▶ _Problem statement_
Put the lines of these rows into a Markdown table with the columns No. and Line, numbering each line and omitting blank lines. Start at the first line of the rows and stop after the line that contains "country: Puerto Rico".

# # # #

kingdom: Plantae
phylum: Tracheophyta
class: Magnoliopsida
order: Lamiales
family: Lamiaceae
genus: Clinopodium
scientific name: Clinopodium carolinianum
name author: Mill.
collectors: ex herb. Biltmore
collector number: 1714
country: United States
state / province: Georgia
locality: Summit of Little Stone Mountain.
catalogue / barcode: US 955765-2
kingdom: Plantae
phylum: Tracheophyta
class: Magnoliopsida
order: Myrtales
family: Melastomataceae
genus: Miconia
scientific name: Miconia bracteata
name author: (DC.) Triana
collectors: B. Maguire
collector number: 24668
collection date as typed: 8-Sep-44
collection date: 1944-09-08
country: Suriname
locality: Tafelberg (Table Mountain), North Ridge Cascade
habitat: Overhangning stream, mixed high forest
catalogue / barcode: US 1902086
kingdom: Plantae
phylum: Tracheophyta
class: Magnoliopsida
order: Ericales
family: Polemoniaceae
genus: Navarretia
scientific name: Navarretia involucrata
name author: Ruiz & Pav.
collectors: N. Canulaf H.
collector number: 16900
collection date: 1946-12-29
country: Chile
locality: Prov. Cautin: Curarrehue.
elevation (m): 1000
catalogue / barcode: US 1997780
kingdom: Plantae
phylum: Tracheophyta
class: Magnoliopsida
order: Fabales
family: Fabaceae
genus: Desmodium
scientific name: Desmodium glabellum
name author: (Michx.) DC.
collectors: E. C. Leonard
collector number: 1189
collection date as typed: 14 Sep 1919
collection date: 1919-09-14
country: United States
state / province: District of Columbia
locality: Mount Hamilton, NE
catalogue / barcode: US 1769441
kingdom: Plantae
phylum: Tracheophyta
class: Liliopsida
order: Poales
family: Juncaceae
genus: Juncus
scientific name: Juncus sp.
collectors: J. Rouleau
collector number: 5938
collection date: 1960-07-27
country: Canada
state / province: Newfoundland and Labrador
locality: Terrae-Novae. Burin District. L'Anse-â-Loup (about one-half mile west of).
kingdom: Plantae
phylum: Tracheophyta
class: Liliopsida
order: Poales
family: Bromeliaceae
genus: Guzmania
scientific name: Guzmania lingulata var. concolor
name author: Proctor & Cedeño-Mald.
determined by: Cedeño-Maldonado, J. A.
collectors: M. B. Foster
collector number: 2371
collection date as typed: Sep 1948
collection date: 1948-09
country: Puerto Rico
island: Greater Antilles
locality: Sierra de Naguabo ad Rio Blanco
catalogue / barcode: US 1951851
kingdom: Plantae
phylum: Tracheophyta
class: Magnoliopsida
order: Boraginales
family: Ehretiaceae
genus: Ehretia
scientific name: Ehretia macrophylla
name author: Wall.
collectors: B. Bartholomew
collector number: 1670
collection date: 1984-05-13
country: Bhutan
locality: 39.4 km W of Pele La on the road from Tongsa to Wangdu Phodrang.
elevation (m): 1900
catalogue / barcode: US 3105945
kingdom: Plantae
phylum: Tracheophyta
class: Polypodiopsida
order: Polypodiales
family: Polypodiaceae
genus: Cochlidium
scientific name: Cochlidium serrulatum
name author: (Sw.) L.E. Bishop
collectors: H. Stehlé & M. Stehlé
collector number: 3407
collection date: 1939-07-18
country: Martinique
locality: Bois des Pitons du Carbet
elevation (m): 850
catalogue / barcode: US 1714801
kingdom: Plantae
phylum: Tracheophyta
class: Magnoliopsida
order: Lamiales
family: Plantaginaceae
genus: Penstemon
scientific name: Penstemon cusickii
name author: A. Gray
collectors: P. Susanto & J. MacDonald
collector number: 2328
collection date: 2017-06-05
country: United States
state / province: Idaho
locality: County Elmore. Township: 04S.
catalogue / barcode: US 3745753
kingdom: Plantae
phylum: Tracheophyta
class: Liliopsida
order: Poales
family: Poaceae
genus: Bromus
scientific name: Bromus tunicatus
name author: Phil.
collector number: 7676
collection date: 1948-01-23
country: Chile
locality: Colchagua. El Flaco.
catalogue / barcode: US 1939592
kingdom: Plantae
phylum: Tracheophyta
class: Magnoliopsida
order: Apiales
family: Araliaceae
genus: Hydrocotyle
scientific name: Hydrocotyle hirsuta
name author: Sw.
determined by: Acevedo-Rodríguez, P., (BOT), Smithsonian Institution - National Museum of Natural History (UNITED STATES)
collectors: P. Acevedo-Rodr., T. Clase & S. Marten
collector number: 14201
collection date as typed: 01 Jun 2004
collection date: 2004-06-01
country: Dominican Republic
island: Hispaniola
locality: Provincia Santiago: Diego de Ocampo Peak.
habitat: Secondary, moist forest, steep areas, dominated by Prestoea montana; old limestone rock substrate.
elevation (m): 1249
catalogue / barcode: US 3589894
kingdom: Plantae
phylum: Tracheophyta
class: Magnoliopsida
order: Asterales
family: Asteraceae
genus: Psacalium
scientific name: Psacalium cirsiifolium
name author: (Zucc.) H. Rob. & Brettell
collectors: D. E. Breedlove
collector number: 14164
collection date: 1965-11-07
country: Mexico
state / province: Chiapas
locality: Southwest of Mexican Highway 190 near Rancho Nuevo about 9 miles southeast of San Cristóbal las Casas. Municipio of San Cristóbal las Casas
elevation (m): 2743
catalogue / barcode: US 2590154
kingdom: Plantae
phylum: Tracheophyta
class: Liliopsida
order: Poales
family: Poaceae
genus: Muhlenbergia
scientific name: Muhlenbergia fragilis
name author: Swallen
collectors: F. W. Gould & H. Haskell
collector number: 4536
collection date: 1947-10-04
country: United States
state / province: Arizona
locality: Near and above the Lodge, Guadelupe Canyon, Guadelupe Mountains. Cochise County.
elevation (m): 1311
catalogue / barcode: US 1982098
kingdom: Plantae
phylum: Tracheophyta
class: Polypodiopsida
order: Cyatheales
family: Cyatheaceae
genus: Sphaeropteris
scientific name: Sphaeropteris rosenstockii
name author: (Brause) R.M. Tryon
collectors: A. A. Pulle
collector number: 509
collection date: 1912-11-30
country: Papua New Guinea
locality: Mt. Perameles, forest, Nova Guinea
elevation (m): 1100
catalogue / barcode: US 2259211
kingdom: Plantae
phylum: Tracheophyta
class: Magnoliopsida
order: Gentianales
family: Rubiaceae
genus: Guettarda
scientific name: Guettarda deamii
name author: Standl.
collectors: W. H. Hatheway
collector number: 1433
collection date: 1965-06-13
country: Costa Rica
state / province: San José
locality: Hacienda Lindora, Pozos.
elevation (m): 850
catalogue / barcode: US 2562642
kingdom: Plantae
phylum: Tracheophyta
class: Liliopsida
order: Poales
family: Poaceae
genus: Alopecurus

# # # #

▶ _Output_
| No. | Line |
|---|---|
| 1 | kingdom: Plantae |
| 2 | phylum: Tracheophyta |
| 3 | class: Magnoliopsida |
| 4 | order: Lamiales |
| 5 | family: Lamiaceae |
| 6 | genus: Clinopodium |
| 7 | scientific name: Clinopodium carolinianum |
| 8 | name author: Mill. |
| 9 | collectors: ex herb. Biltmore |
| 10 | collector number: 1714 |
| 11 | country: United States |
| 12 | state / province: Georgia |
| 13 | locality: Summit of Little Stone Mountain. |
| 14 | catalogue / barcode: US 955765-2 |
| 15 | kingdom: Plantae |
| 16 | phylum: Tracheophyta |
| 17 | class: Magnoliopsida |
| 18 | order: Myrtales |
| 19 | family: Melastomataceae |
| 20 | genus: Miconia |
| 21 | scientific name: Miconia bracteata |
| 22 | name author: (DC.) Triana |
| 23 | collectors: B. Maguire |
| 24 | collector number: 24668 |
| 25 | collection date as typed: 8-Sep-44 |
| 26 | collection date: 1944-09-08 |
| 27 | country: Suriname |
| 28 | locality: Tafelberg (Table Mountain), North Ridge Cascade |
| 29 | habitat: Overhangning stream, mixed high forest |
| 30 | catalogue / barcode: US 1902086 |
| 31 | kingdom: Plantae |
| 32 | phylum: Tracheophyta |
| 33 | class: Magnoliopsida |
| 34 | order: Ericales |
| 35 | family: Polemoniaceae |
| 36 | genus: Navarretia |
| 37 | scientific name: Navarretia involucrata |
| 38 | name author: Ruiz & Pav. |
| 39 | collectors: N. Canulaf H. |
| 40 | collector number: 16900 |
| 41 | collection date: 1946-12-29 |
| 42 | country: Chile |
| 43 | locality: Prov. Cautin: Curarrehue. |
| 44 | elevation (m): 1000 |
| 45 | catalogue / barcode: US 1997780 |
| 46 | kingdom: Plantae |
| 47 | phylum: Tracheophyta |
| 48 | class: Magnoliopsida |
| 49 | order: Fabales |
| 50 | family: Fabaceae |
| 51 | genus: Desmodium |
| 52 | scientific name: Desmodium glabellum |
| 53 | name author: (Michx.) DC. |
| 54 | collectors: E. C. Leonard |
| 55 | collector number: 1189 |
| 56 | collection date as typed: 14 Sep 1919 |
| 57 | collection date: 1919-09-14 |
| 58 | country: United States |
| 59 | state / province: District of Columbia |
| 60 | locality: Mount Hamilton, NE |
| 61 | catalogue / barcode: US 1769441 |
| 62 | kingdom: Plantae |
| 63 | phylum: Tracheophyta |
| 64 | class: Liliopsida |
| 65 | order: Poales |
| 66 | family: Juncaceae |
| 67 | genus: Juncus |
| 68 | scientific name: Juncus sp. |
| 69 | collectors: J. Rouleau |
| 70 | collector number: 5938 |
| 71 | collection date: 1960-07-27 |
| 72 | country: Canada |
| 73 | state / province: Newfoundland and Labrador |
| 74 | locality: Terrae-Novae. Burin District. L'Anse-â-Loup (about one-half mile west of). |
| 75 | kingdom: Plantae |
| 76 | phylum: Tracheophyta |
| 77 | class: Liliopsida |
| 78 | order: Poales |
| 79 | family: Bromeliaceae |
| 80 | genus: Guzmania |
| 81 | scientific name: Guzmania lingulata var. concolor |
| 82 | name author: Proctor & Cedeño-Mald. |
| 83 | determined by: Cedeño-Maldonado, J. A. |
| 84 | collectors: M. B. Foster |
| 85 | collector number: 2371 |
| 86 | collection date as typed: Sep 1948 |
| 87 | collection date: 1948-09 |
| 88 | country: Puerto Rico |